Exercise prompt ::
Each line from the one that contains "sistemas existentes. |" to the end of the material must be set down exactly, and no line before it.

Records supplied ::

• • • • • • •

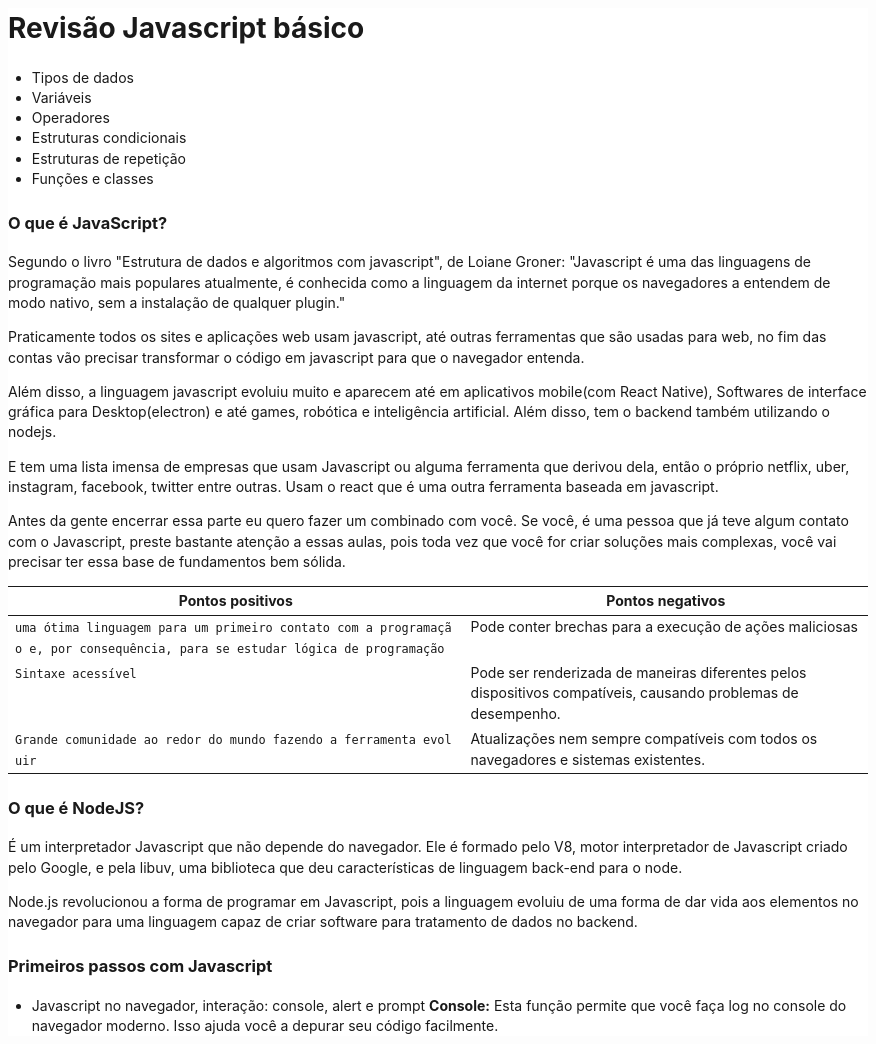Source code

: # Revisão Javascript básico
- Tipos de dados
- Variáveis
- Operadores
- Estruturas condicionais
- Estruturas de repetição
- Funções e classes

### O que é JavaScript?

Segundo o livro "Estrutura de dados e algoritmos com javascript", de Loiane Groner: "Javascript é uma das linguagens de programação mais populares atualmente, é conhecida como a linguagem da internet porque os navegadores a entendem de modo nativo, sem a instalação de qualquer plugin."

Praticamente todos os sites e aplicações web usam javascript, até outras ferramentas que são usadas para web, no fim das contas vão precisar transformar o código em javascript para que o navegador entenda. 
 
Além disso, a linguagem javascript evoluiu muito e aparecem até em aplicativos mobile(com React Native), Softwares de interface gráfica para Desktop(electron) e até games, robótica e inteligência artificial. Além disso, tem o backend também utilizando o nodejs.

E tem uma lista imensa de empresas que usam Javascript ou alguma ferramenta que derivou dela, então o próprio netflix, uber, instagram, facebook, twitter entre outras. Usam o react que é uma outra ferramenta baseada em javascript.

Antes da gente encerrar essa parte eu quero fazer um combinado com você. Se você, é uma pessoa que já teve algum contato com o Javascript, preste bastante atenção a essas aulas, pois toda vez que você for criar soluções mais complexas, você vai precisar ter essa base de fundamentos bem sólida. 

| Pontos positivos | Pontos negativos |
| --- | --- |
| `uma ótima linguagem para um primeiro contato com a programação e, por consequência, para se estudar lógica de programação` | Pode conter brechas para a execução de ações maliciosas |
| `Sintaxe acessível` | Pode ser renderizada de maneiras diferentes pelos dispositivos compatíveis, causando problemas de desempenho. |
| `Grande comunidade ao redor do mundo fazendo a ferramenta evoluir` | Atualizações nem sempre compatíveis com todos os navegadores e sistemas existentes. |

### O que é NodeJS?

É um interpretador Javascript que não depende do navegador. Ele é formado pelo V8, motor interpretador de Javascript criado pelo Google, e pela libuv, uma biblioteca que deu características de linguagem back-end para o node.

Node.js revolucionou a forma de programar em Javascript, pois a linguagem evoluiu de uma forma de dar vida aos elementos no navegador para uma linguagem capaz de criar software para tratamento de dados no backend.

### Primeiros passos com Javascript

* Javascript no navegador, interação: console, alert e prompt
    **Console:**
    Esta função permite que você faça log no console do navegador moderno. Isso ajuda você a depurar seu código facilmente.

• • • • • • •

Response below ::
| `Grande comunidade ao redor do mundo fazendo a ferramenta evoluir` | Atualizações nem sempre compatíveis com todos os navegadores e sistemas existentes. |

### O que é NodeJS?

É um interpretador Javascript que não depende do navegador. Ele é formado pelo V8, motor interpretador de Javascript criado pelo Google, e pela libuv, uma biblioteca que deu características de linguagem back-end para o node.

Node.js revolucionou a forma de programar em Javascript, pois a linguagem evoluiu de uma forma de dar vida aos elementos no navegador para uma linguagem capaz de criar software para tratamento de dados no backend.

### Primeiros passos com Javascript

* Javascript no navegador, interação: console, alert e prompt
    **Console:**
    Esta função permite que você faça log no console do navegador moderno. Isso ajuda você a depurar seu código facilmente.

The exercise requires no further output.